Text shown:
----------------

At first, I was hesitant. … “Do I want to do this now?” Now, I’m like, “Holy s—. Thank God I did it now.” I wouldn’t remember it in 20 years, 25 years. I barely remember it all now. I feel like a kid who just took a Physics exam. Remember in high school you take a Physics exam and you feel good when the test is done? Because you’re like, “Ugh, I can forget about everything I just learned.”
Kunj Shah: Let’s talk about one of my favorites of your creations, which you just mentioned, The Jammys. I feel the Jammys captured a moment in time when collaboration in the jam scene was kind of at its peak. You facilitated a lot of it, and I believe that helped foster a broader scene instead of people just being fans of specific bands.
Peter Shapiro: Yeah, that’s interesting. I hadn’t thought [of that]. It was a peak moment of that because they hadn’t been doing it yet. Now, everyone’s done everything a little bit. A lot’s been done.
Kunj Shah: At one point, you had Bob Weir, Trey [Anastasio], John Popper, Warren Haynes, Al Schnier on one side of Roseland Ballroom. On the other side of the venue, at the same time, you had Mike Gordon, Robert Randolph, and the Tom Tom Club, all jamming with each other, with the audience in the middle of it. Who comes up with that? Is that something that the artists come up with? Is that from your own brain? I didn’t even know about this until I read it in the book.
Peter Shapiro: I come up with that s—. I did it with Dean. I’m iterative. Late-night calls, a lot of phone calls throughout the last 25 years. What do you think of this? What do you think of that? Talk it out. Everything’s talked out. I still talk it out. You go in a circle and then, cream rises, whatever it is.
2. You don’t get the magic without the work.
Kunj Shah: This book is not only the history of your life’s work up until now but also an intricate look at the making of the modern jam scene from one of its forefathers. What is it about the jam scene and improvised music that made you concentrate so much of your time and energy there, in film and in live music?
Peter Shapiro: It’s just what I like, what I love. Maybe why I’ve gotten to be pretty good at what I do is because I’ve done it a lot. I’ve put on 10,000 shows, and I put on shows that I’d want to go to. I tried to build a venue that I would want to go to. The show’s the fun part. It never fades. The live part is crazy, isn’t it? Or what about Grateful Dead music? You could listen to song after song after song and you still like it. … I feel the same every time. I’ve come to a thing, I think it might be in the book, that a good show lasts seventy-two hours.
“Since I’ve been talking about numbers, here’s another one that is important to me: seventy-two. The magic that I experience during an inspiring night of music lasts for seventy-two hours. It stays with me forever, but I can feel it directly for about three days. Then I’m chasing it again.”

----------------

Entries supplied:
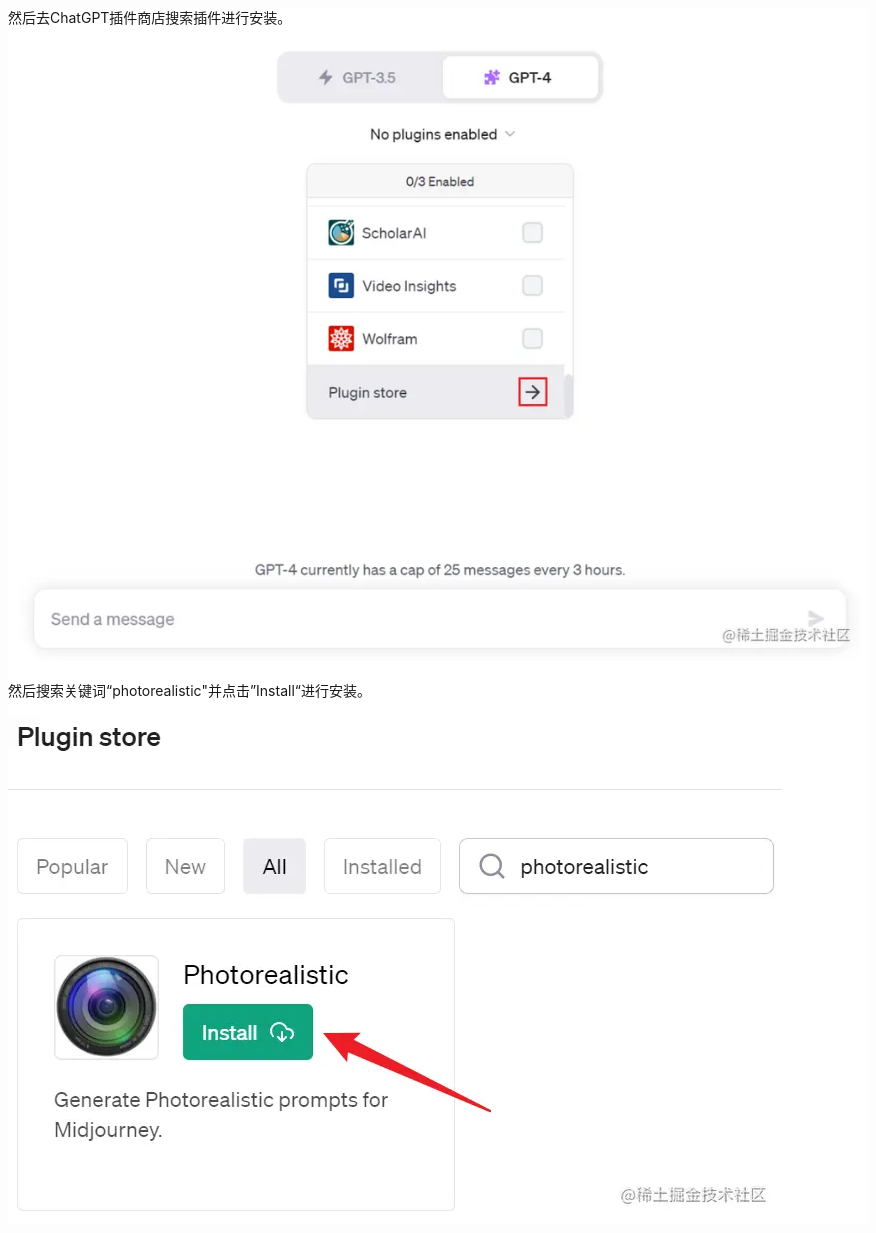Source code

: 然后去ChatGPT插件商店搜索插件进行安装。

![Image](./assets/ChatGPT写提示词/d866a4f45a6946bbaeed9babcd5bc46c.webp)

然后搜索关键词“photorealistic"并点击”Install“进行安装。

![Image](./assets/ChatGPT写提示词/2bffee549543451095ef42841bc6a570.webp)
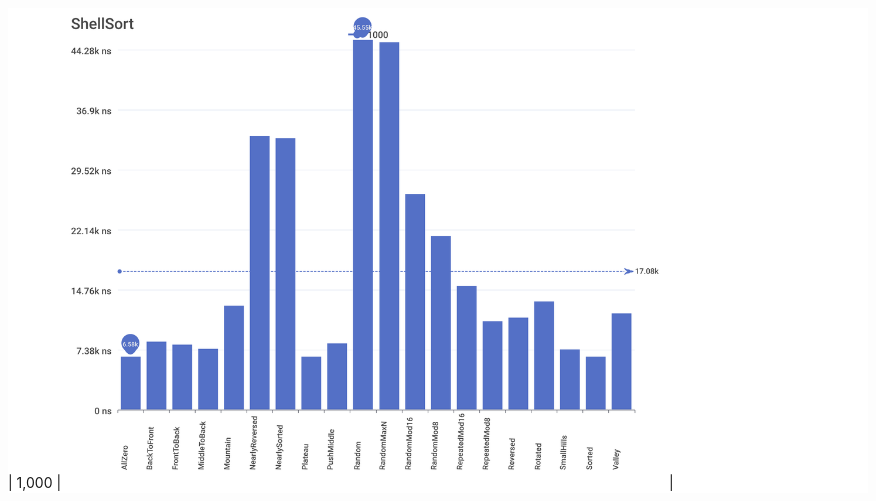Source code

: | 1,000              | <img src="../../images/perf/algo/ShellSort_cat_d_series_s_1000$_bars.svg" width="600">    |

----------------

Work request 1: Copy word for word the stretch of the interview with Peter Shapiro from "Kunj Shah: Let’s" through "lot’s been done.".
Work request 2: Extend the interview with Peter Shapiro, picking up right after its final sentence.
The listing is not needed here.

Exercise response 1:
Kunj Shah: Let’s talk about one of my favorites of your creations, which you just mentioned, The Jammys. I feel the Jammys captured a moment in time when collaboration in the jam scene was kind of at its peak. You facilitated a lot of it, and I believe that helped foster a broader scene instead of people just being fans of specific bands.
Peter Shapiro: Yeah, that’s interesting. I hadn’t thought [of that]. It was a peak moment of that because they hadn’t been doing it yet. Now, everyone’s done everything a little bit. A lot’s been done.

Exercise response 2:
–Peter Shapiro, The Music Never Stops
Kunj Shah: I thought that was the greatest line, and I don’t think that many people would know exactly what you’re talking about. But I thought about every show that I’ve thrown, and it’s true. That feeling lasts almost exactly seventy-two hours… I thought, “Is it just me that it only hits me for three, four days and then it goes away?” And then I realized, no. It’s an actual thing. Pete Shapiro said so. Seventy-two hours.
Peter Shapiro: It’s a f—ing thing, dude. I mean, it does last, and then it fades. One great thing is I do feel good. There’s something about when you put on a great show. You’ve been there, like, “I hope we just land the plane now.” So you’ve reached magic. Once people go home after an amazing show, nothing can change that memory. Nothing can change that experience.
But I’m pretty good at this and enjoy it mainly because I still… I love the live part. I love the shows. And that hasn’t faded for me at all. The daytime stuff, the morning stuff, the dealing, the coordinating, the HR of it all… that stuff is less magical [laughs]. Less fun. But you don’t get the magic without the work.
Kunj Shah: A big takeaway that I had from the book was how you handled things that didn’t work out, like not being able to produce the Inaugural Ball, the Great GoogaMooga, trying to build an actual Rock n’ Roll Playhouse, Brooklyn Bowl London—you seem to always keep going. You find the next thing. Sometimes, I feel like I’m only as good as my last project. Like you said in the book, you only get seventy-two hours of “that feeling.” What’s your trick to bounce back when things aren’t going your way?
Peter Shapiro: One problem I’ve probably created for myself is with many highs, magic moments is I have a lot of lows, you know what I mean? I’m addicted to the high of live music. If it only lasts so long, then you’re f—ed on Monday. … And it makes you want to go book more and get to the next show. But it is an issue actually of like, there’s so much adrenaline that we live off of. … When that’s over, it’s like, “What are we going to do now?” That’s why I think our scene is filled with people who are so passionate and love it and come back, and go again, and go again, and go again. I don’t know where I’m headed, but I know I’m still chasing that feeling. I’m chasing it. … You’ve got to be obsessive. You’ve got to think about it morning, noon, and night. You have to think about it in your shower.
3. Focus on how to do it, not what it means.
Kunj Shah: At the age of 24, you owned your own music venue. I know for me, at 34, I still feel a little bit unsure and young in this scene to be doing the things that I do. How long did it take you to feel comfortable in the role of owning your own music venue—and not just any venue, but a venue with such a unique activism component that was its own beast entirely?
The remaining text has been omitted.